**TEXT SHOWN**
········

What is the researcher’s relationship to the topic of this study, people, and communities of study? How is the researcher's social position and lived experience situated vis-à-vis the people and communities—and what are the relationships of power embedded within these relationships? How should these considerations of power be described in the manuscript?
2.
Where and with whom was this research conducted? In what ways were researchers insiders and outsiders with regard to the populations and phenomena studied?
3.
Who are the various collaborators/team members on the research project, and what are their relationships?
4.
How were the research questions developed? Who was involved?
5.
How will the research process and outcomes harm and/or benefit the people and communities the study of focus? How can harms be mitigated and positive outcomes be enhanced—and how will the subjects of study be involved in these determinations?
6.
Who funded or supported this research? How did that shape who participated, how the research was conducted, and how findings were disseminated?
7.
How were data determined, sourced, and collected? Who participated in the data collection process?
8.
How were data analyzed? What frameworks and assumptions were used? Who participated in data analysis and interpretation?
9.
How did the positionality of the researchers and participants influence the data collection and analysis process? What challenges and opportunities emerged?
10.
How has historical, political, and social context been described and accounted for in both the research process and write-up?
11.
What institutional barriers were encountered in this research process, and how were they navigated?
12.
How did researchers with privilege and access to institutional power use it in ways to benefit the people and communities served by their research and also attend to their own personal and professional goals?
13.
Where and how is a discussion of positionality and its influence on the process and substance of the research included in the manuscript? How does the placement of positionality within the article (e.g., at the beginning vs. at the end) support transparency and consideration of social location throughout an article (as opposed to an afterthought)?
14.
What dialogue has taken place around authorship order?
a.
Is the first author from the community of focus?
b.

········

**YOUR INSTRUCTIONS**
Reproduce the passage of the positionality questions starting at "How were the research" and ending at "findings were disseminated?". The data come from a separate, unrelated source.

········

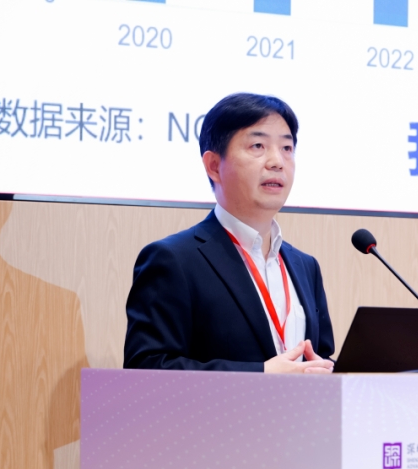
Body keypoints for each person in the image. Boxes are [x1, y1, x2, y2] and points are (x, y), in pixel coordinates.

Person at [124, 93, 334, 373]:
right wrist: (261, 376)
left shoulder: (305, 266)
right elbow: (146, 368)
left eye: (287, 147)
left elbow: (321, 356)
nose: (277, 161)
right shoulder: (173, 260)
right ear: (214, 166)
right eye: (258, 146)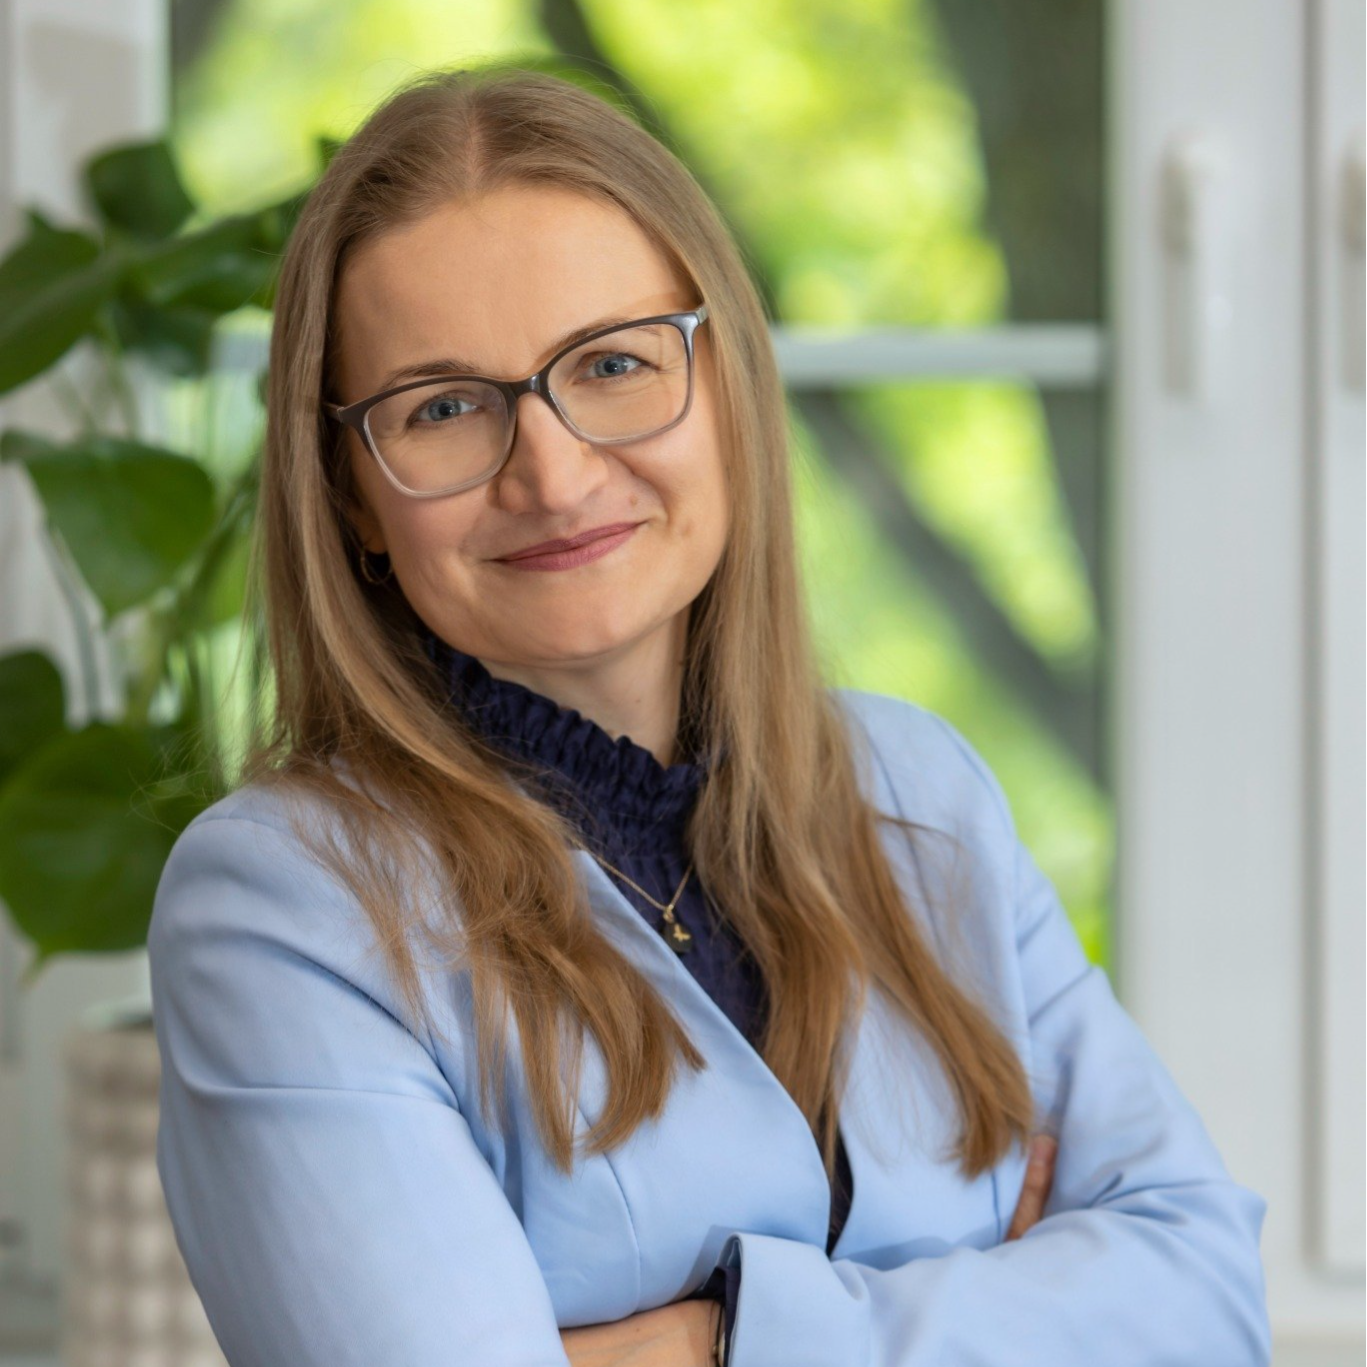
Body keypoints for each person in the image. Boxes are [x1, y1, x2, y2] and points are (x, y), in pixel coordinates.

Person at [147, 63, 1271, 1367]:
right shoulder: (284, 905)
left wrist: (710, 1341)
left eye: (613, 363)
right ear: (349, 492)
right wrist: (1018, 1301)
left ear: (729, 389)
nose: (553, 473)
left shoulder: (920, 787)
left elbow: (1204, 1299)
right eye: (443, 407)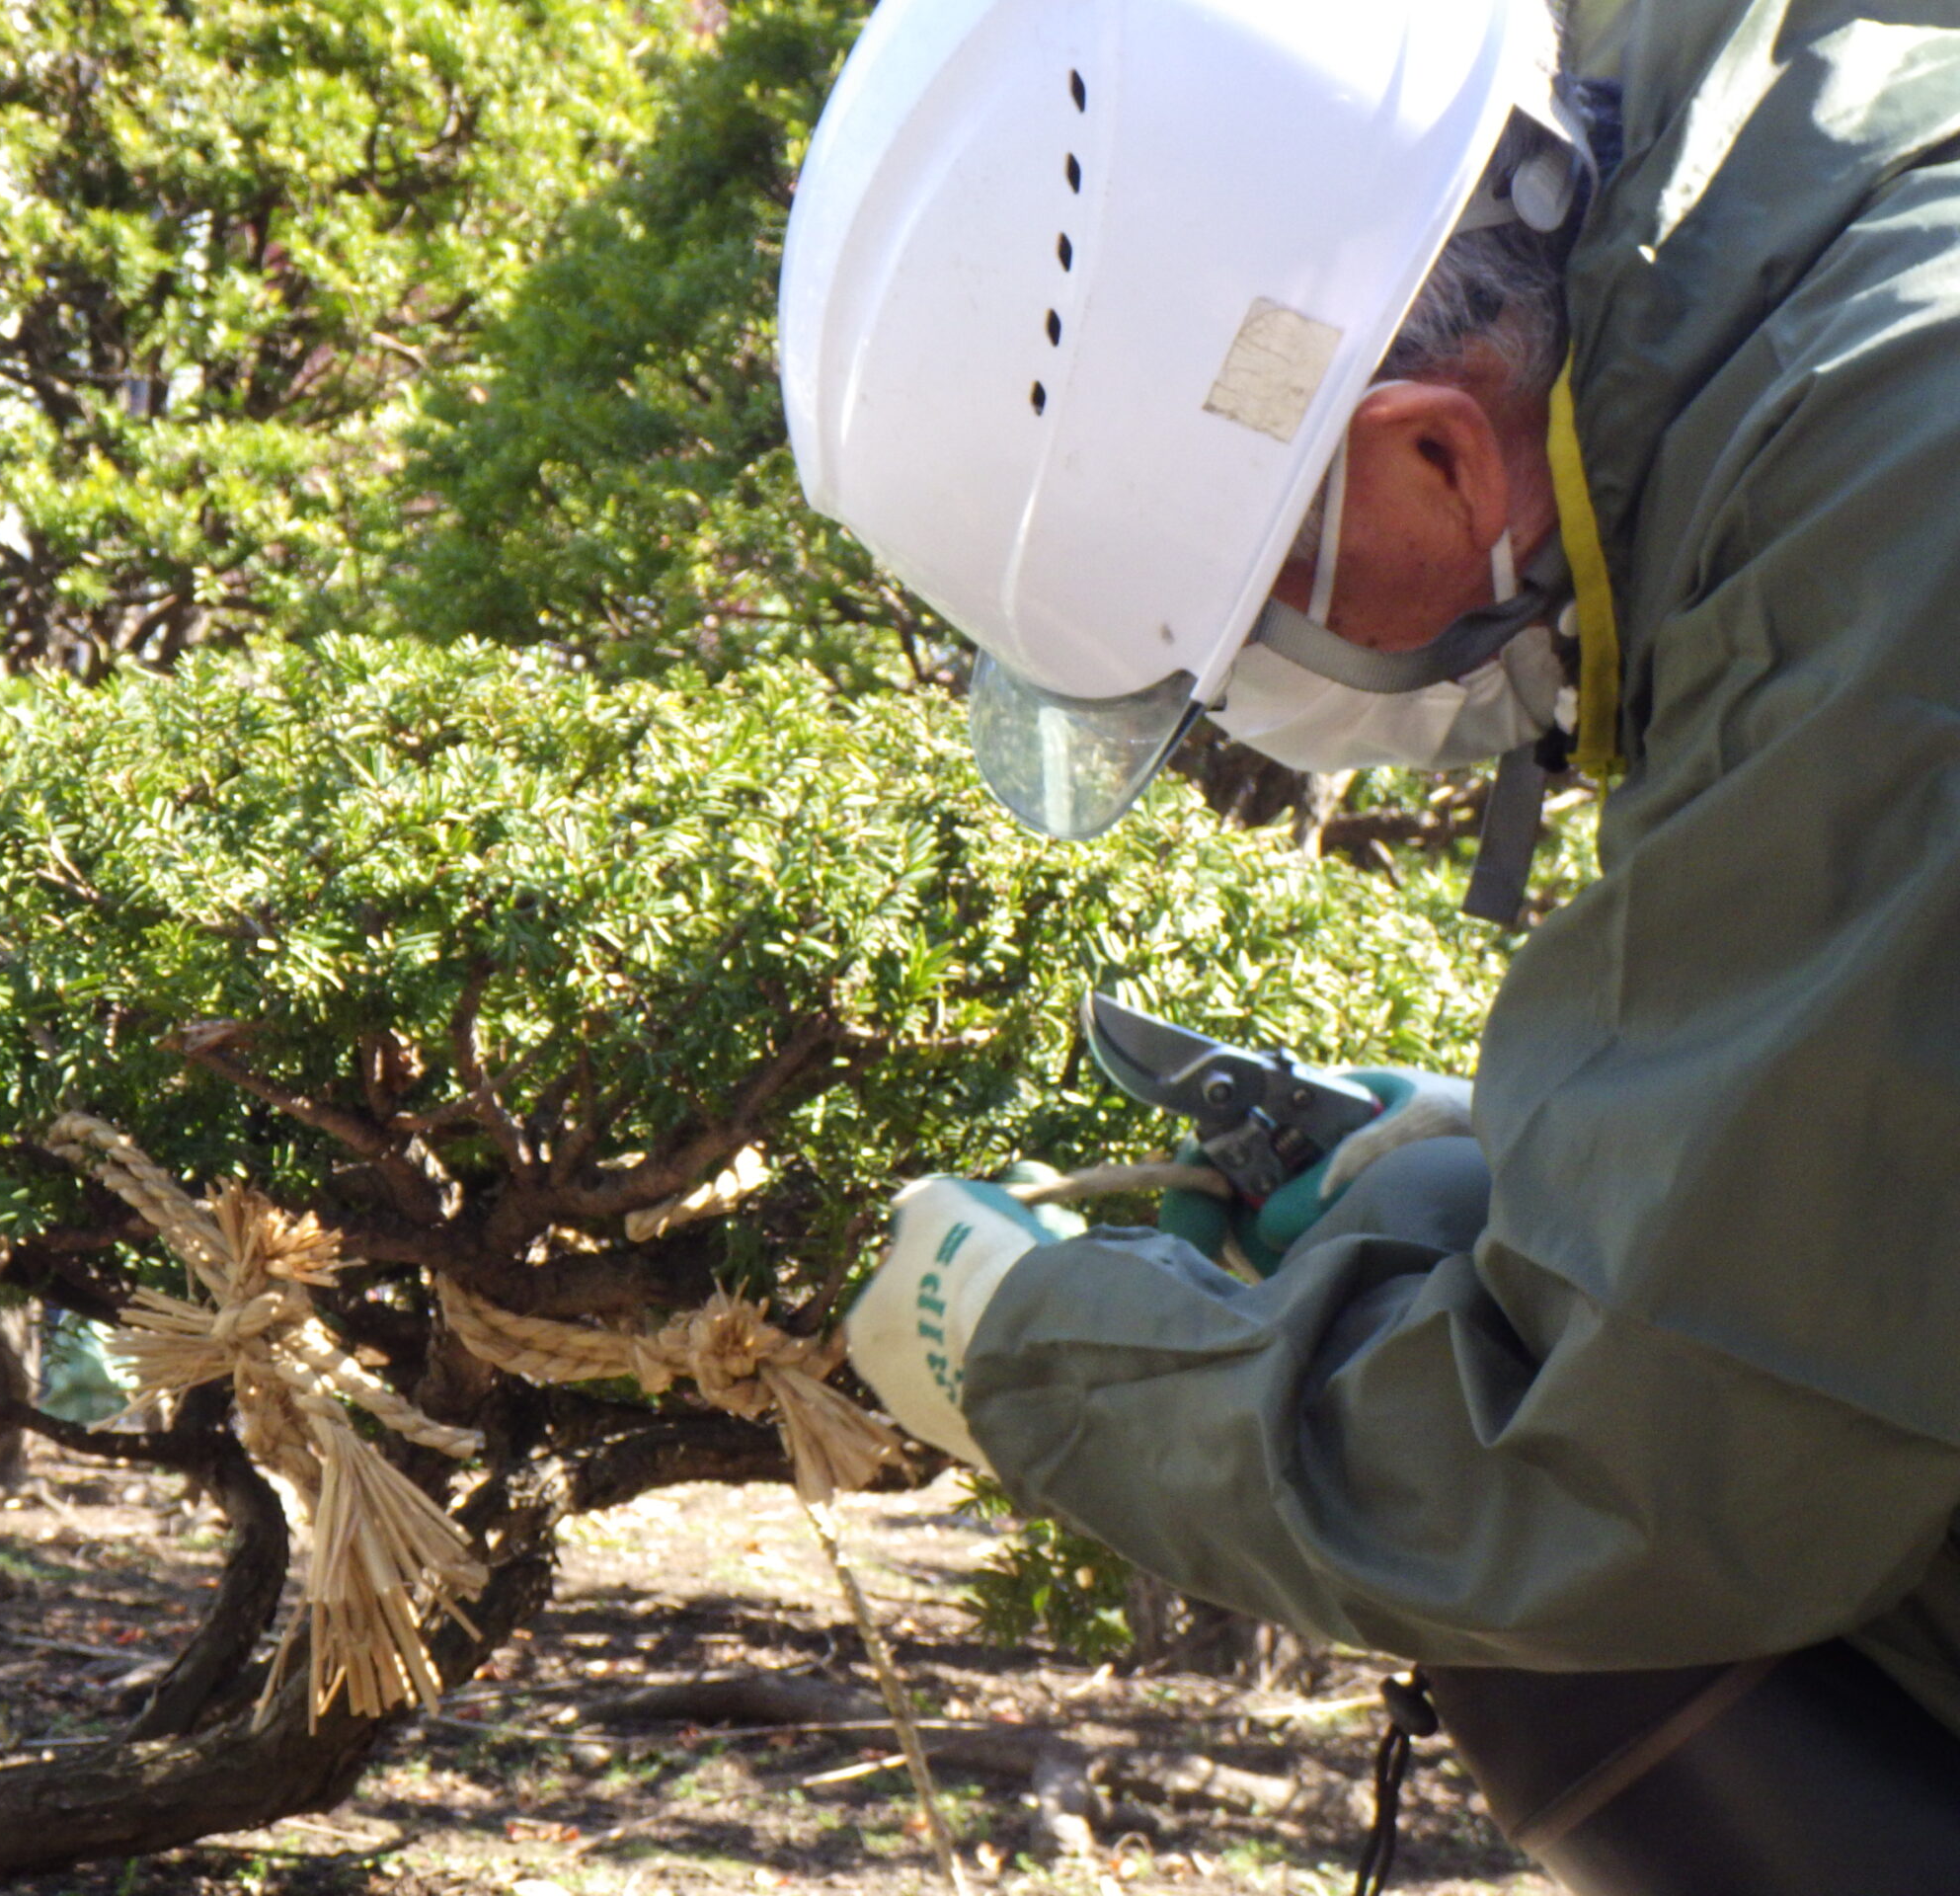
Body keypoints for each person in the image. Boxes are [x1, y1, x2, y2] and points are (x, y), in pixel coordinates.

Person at [782, 0, 1960, 1886]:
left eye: (1251, 630)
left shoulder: (1892, 525)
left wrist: (1030, 1346)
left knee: (1594, 1647)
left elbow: (1635, 1481)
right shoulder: (1812, 268)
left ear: (1433, 461)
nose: (1264, 696)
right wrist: (1514, 1167)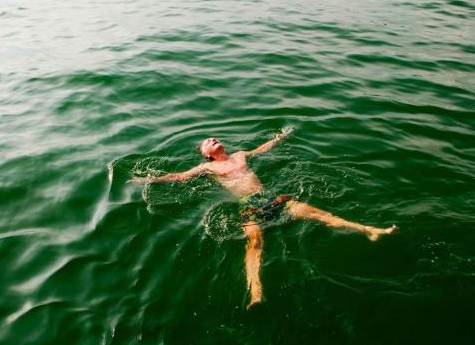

········

**RESPONSE FOR THIS EXERCISE**
How were the research questions developed? Who was involved?
5.
How will the research process and outcomes harm and/or benefit the people and communities the study of focus? How can harms be mitigated and positive outcomes be enhanced—and how will the subjects of study be involved in these determinations?
6.
Who funded or supported this research? How did that shape who participated, how the research was conducted, and how findings were disseminated?